I feel I must start this post with a disclaimer that everybody already knows; I overthink everything. Now that we have that out of the way...
It's that time of the year in the America South where local churches are having their vacation bible school programs. You can see these signs on the side of the road advertising the 'theme' for this year, and since most VBS programs are a pre-packaged curriculum purchased from some church curriculum publisher warehouse, complete with promotional posters and handouts, it's not uncommon to see the same poster on the side of the road for different churches. It's not even that rare for different denominations to have the same program going on, at the same time. Secret agents are big this year, in case you were wondering.
I'm not against VBS. There is one put on by a local church that my kids attend every year even though we don't attend their church. It's the closest thing to a date night that my wife and I usually get. I'm not against VBS workers who take every night of their lives for a week or so to spend time with other people's children, including mine. They labour, unpaid, in an attempt to reach the lost and encourage the saved. I think it's probably better to have an activity like a VBS than it is to not have it.
Having said that, I think the church of Jesus Christ loses something when it becomes mainstream. It's hard to imagine the early church putting signs on the side of the road advertising their summer program. It's equally hard to imagine the early church meeting in opulent buildings with padded pews. It seems to me sometimes that the norm of biblical Christianity should be a certain amount of persecution, or at least disdain from the locals. When you lose that, you lose something that is so nebulous that I don't even have a word for it. It seems to me that 'real Christians' (like a missionary friend of mine in China right now) should be existing just on the edge of being thrown in jail for their beliefs. In those scenarios, there are no lukewarm believers because their faith actually costs them something.
I think that biblical Christianity can be the victim of it's own success and when the believers are a substantial part of the population, there is no need to hide. But with no need to hide, you lose an essential part of what it means to be a follower of Jesus Christ. Within a generation or two, you have a body of believers who, having grown up without persecution, don't see it as essential, and therefore avoid it a at all costs. A generation or two later, and you have a Joel Osteen rear his toothy head.
But back to VBS. It's equally difficult for me to imagine the early church catering specifically to the children in their midst with pre-packaged programs that try to impart biblical truths by linking them to spacemen or secret agents or safaris. Part of me recoils a bit as if God somehow isn't interesting enough to stand on his own. Do we lose something when we try to make God relevant?

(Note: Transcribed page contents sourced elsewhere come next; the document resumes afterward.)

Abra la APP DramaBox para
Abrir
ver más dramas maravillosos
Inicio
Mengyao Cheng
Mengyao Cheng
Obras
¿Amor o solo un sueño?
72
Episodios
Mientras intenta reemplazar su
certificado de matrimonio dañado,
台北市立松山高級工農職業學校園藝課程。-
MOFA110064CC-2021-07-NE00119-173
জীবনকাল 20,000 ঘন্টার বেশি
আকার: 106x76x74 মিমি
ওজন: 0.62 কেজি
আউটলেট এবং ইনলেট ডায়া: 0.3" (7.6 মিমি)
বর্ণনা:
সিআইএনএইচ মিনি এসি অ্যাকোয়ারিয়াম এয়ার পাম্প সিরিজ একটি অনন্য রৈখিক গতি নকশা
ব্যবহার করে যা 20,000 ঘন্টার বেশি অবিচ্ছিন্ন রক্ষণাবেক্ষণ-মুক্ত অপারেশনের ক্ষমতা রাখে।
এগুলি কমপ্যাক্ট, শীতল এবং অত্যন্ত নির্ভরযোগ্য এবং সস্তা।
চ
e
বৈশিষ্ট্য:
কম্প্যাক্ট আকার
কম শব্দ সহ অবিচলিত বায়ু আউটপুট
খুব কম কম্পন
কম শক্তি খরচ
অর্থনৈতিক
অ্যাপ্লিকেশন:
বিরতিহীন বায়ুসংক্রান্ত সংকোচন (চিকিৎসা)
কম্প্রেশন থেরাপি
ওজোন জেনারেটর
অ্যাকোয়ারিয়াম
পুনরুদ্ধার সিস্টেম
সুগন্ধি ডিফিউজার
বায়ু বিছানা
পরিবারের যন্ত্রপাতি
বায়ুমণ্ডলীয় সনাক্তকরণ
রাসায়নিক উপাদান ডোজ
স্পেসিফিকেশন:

I am familiar and sympathetic to the argument (advanced by my wife when I start overthinking it) that the goal of evangelism is to 'turn the world upside down' and one of the hallmarks of having some success in that area is that the local community isn't always burning us at the stake. Signs on the side of the road are progress. We've done the job and won the community so there is no longer any need to meet in a cave or in a catacomb. But I am also painfully aware that the Bible says "all who live godly in Christ Jesus shall suffer persecution" and I just don't think I've done much suffering.
I think , even as a street preacher who takes his fair share of verbal abuse from the community, my persecution level is so low that it doesn't even register. I sincerely believe that at that judgment seat of Christ, people like me will be told that we received our rewards down here, and therefore don't receive so many up there. After all, I will drop my children off at a comfortable, climate controlled building where modestly dressed women and spirit-filled men will take time with them and teach them some bible truths. If that's not the easy life, what is?